ヒノや紫先輩と違って、つくもは極端に押しが強い。ツム兄も押しには滅法弱いし、そのまま制圧される可能性が無きにしも非ず。性格も相性ばっちりで仲良いし、常に見張っておかないと何されるか分かったもんじゃない。現に私の目を盗んでキスしやがったし。
……ていうか、やばいなツム兄。今まで見たことないくらい真っ赤に茹で上がってるし、絶対発熱起こしてるよこれ。やれやれ、世話の掛かる兄だこと。
「どれどれ……あっつ!?」
試しに額に手を置くと、ジュワッと私の手が焼き上がる音がなった。これ下手すりゃ死ぬんじゃね?

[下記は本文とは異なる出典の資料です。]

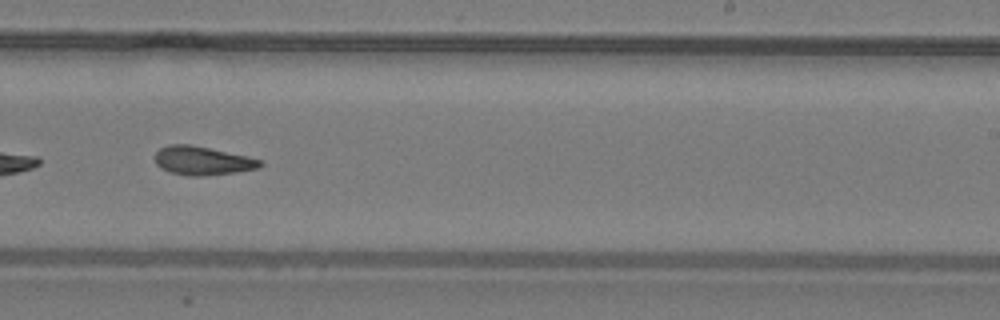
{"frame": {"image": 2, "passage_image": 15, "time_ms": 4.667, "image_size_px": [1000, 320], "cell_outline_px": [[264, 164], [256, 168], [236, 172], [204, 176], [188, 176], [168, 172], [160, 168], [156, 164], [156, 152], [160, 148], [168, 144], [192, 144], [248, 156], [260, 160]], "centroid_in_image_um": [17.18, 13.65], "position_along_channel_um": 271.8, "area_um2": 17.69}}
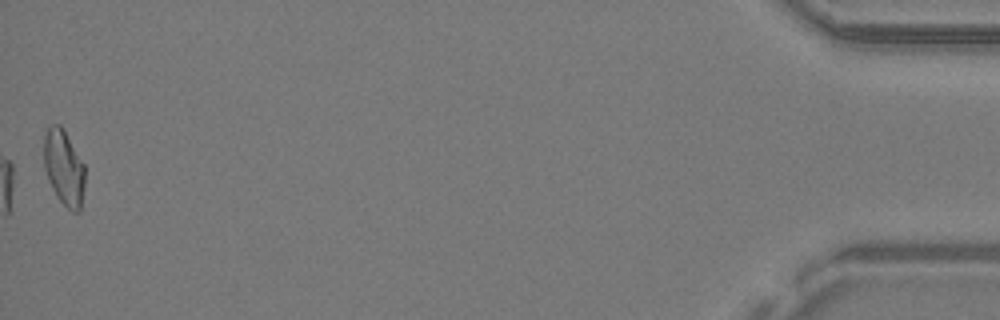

「ちょいつくも! 冷蔵庫から保冷剤持ってくるから手伝えぃ! このままだとツム兄が沸点超えて死ぬ!」
「えぇ!? そんなに酷いことになっちゃってたの!? 私殺すつもりなんてなかったのに!」
「ツム兄はつくもが思ってるよりも恥ずかしがり屋なんだよ! キスなんてされたらそりゃこうもなるわ! 後で詫び入れろよ詫び!」
「うぅ……ごめんねツム君。それじゃお詫びに今度は額の方にキスを――」
「ボケてんの!? それとも本気!? どちらにせよ磨り潰されたいってか!? あぁんコラァ!?」
血迷っているつくもの首根っこを掴み、急いでリビングの方に向かう。
くっそ……嫌なタイミングで帰って来てさぁ……もうこれ以上私の計画を邪魔されてたまるか! ツム兄は永遠に私とヒノの物だっての! でも今はそれよりツム兄の蘇生が優先ってね!
〜※〜
それからしばらく私とつくもでツム兄の熱を冷まさせるのに尽力し、ツム兄がやっと目覚めたのは数時間後のことだったという……。
恐らくラストのメインヒロイン登場回でした。後にどんな展開になっていくかは、作者の私も謎です。